Plain-text document sources:
▶

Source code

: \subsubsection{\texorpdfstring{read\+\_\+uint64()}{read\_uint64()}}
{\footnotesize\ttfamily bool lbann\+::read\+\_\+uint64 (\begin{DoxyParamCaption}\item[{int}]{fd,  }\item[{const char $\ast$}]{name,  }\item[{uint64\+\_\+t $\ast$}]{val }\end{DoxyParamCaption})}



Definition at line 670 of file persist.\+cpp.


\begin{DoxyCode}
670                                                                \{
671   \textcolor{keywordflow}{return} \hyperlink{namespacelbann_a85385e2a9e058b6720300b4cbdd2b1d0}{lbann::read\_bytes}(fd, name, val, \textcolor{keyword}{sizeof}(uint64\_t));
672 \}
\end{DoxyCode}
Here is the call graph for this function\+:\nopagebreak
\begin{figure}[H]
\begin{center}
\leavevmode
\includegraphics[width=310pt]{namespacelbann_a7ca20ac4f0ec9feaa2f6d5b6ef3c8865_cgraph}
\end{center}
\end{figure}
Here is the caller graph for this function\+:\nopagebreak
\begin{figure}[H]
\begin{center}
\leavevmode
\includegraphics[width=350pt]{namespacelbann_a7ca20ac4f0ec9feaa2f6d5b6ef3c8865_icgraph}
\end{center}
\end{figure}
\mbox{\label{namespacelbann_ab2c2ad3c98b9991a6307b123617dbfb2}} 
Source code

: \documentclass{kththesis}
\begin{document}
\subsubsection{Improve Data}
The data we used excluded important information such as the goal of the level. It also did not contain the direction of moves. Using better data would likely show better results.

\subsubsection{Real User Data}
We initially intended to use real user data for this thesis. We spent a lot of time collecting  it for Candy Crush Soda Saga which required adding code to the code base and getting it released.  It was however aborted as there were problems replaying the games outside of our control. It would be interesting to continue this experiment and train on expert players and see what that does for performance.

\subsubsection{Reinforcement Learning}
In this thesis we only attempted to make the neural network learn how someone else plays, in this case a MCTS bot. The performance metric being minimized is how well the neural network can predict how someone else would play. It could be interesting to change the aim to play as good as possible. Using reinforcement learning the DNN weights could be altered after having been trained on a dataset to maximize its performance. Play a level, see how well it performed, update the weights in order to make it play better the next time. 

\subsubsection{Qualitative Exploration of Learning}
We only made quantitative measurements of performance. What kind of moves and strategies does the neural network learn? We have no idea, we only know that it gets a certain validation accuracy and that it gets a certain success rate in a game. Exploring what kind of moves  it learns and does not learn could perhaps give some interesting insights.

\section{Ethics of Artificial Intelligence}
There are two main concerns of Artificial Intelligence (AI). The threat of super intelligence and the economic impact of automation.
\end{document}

◀

PROMPT: Repeat the data in its entirety, word for word.

ANSWER BOX:
Source code

: \subsubsection{\texorpdfstring{read\+\_\+uint64()}{read\_uint64()}}
{\footnotesize\ttfamily bool lbann\+::read\+\_\+uint64 (\begin{DoxyParamCaption}\item[{int}]{fd,  }\item[{const char $\ast$}]{name,  }\item[{uint64\+\_\+t $\ast$}]{val }\end{DoxyParamCaption})}



Definition at line 670 of file persist.\+cpp.


\begin{DoxyCode}
670                                                                \{
671   \textcolor{keywordflow}{return} \hyperlink{namespacelbann_a85385e2a9e058b6720300b4cbdd2b1d0}{lbann::read\_bytes}(fd, name, val, \textcolor{keyword}{sizeof}(uint64\_t));
672 \}
\end{DoxyCode}
Here is the call graph for this function\+:\nopagebreak
\begin{figure}[H]
\begin{center}
\leavevmode
\includegraphics[width=310pt]{namespacelbann_a7ca20ac4f0ec9feaa2f6d5b6ef3c8865_cgraph}
\end{center}
\end{figure}
Here is the caller graph for this function\+:\nopagebreak
\begin{figure}[H]
\begin{center}
\leavevmode
\includegraphics[width=350pt]{namespacelbann_a7ca20ac4f0ec9feaa2f6d5b6ef3c8865_icgraph}
\end{center}
\end{figure}
\mbox{\label{namespacelbann_ab2c2ad3c98b9991a6307b123617dbfb2}} 
Source code

: \documentclass{kththesis}
\begin{document}
\subsubsection{Improve Data}
The data we used excluded important information such as the goal of the level. It also did not contain the direction of moves. Using better data would likely show better results.

\subsubsection{Real User Data}
We initially intended to use real user data for this thesis. We spent a lot of time collecting  it for Candy Crush Soda Saga which required adding code to the code base and getting it released.  It was however aborted as there were problems replaying the games outside of our control. It would be interesting to continue this experiment and train on expert players and see what that does for performance.

\subsubsection{Reinforcement Learning}
In this thesis we only attempted to make the neural network learn how someone else plays, in this case a MCTS bot. The performance metric being minimized is how well the neural network can predict how someone else would play. It could be interesting to change the aim to play as good as possible. Using reinforcement learning the DNN weights could be altered after having been trained on a dataset to maximize its performance. Play a level, see how well it performed, update the weights in order to make it play better the next time. 

\subsubsection{Qualitative Exploration of Learning}
We only made quantitative measurements of performance. What kind of moves and strategies does the neural network learn? We have no idea, we only know that it gets a certain validation accuracy and that it gets a certain success rate in a game. Exploring what kind of moves  it learns and does not learn could perhaps give some interesting insights.

\section{Ethics of Artificial Intelligence}
There are two main concerns of Artificial Intelligence (AI). The threat of super intelligence and the economic impact of automation.
\end{document}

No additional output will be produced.